Their construction and the establishment of lower bounds on their minimum distances are fundamental problems in coding theory.
Chen and Ding laid an important foundation for the construction of self-dual cyclic codes in the case where the multiplicative order of $q$ module $n$, denoted by $\operatorname{ord}_n(q)$, is odd.
Building on their work, we extend the investigation to the case of even order $\operatorname{ord}_n(q)$ and demonstrate that the minimum distances of the resulting self-dual cyclic codes satisfy square-root lower bounds.
By examining the consecutive zero segments in the defining set of the dual code, we determine the exact parameters of Euclidean self-dual cyclic codes with even $\operatorname{ord}_n(q)$ and Hermitian self-dual cyclic codes with odd $\operatorname{ord}_n(q)$.

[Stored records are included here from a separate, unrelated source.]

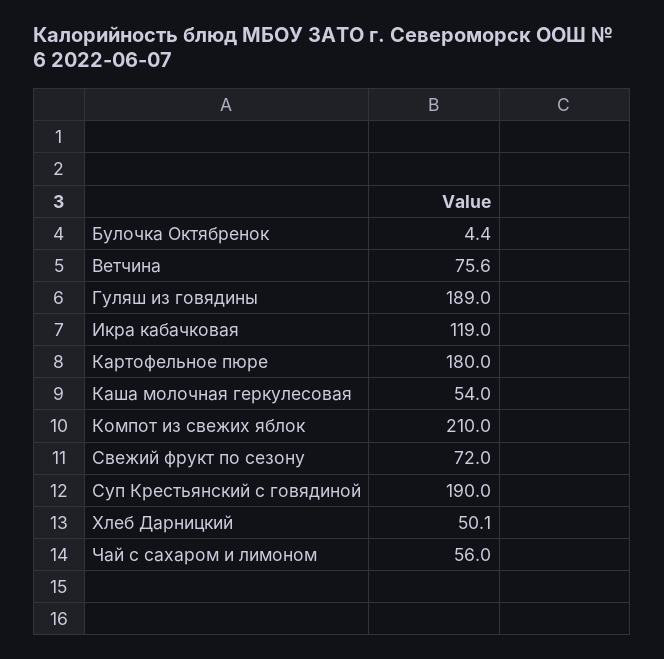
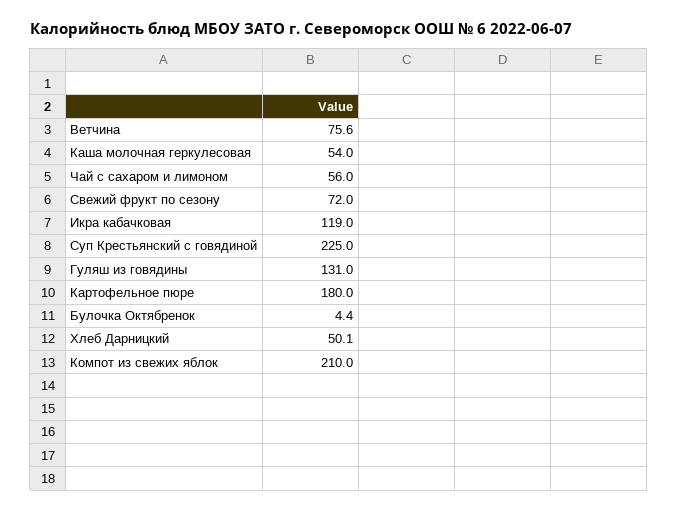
  {
    "Булочка Октябренок": 4.4,
    "Ветчина": 75.6,
-   "Гуляш из говядины": 189,
+   "Гуляш из говядины": 131,
    "Икра кабачковая": 119,
    "Картофельное пюре": 180,
    "Каша молочная геркулесовая": 54,
    "Компот из свежих яблок": 210,
    "Свежий фрукт по сезону": 72,
-   "Суп Крестьянский с говядиной": 190,
+   "Суп Крестьянский с говядиной": 225,
    "Хлеб Дарницкий": 50.1,
    "Чай с сахаром и лимоном": 56
  }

Furthermore, for Euclidean self-dual cyclic codes with odd $\operatorname{ord}_n(q)$ and Hermitian self-dual cyclic codes with even $\operatorname{ord}_n(q)$, we introduce a refined parameter selection that leads to larger minimum distances with the same code length and dimension.
This approach also yields tighter lower bounds for several families of self-dual cyclic codes.
This work enriches the theory of self-dual cyclic codes and offers new insights into estimating lower bounds on their minimum distances.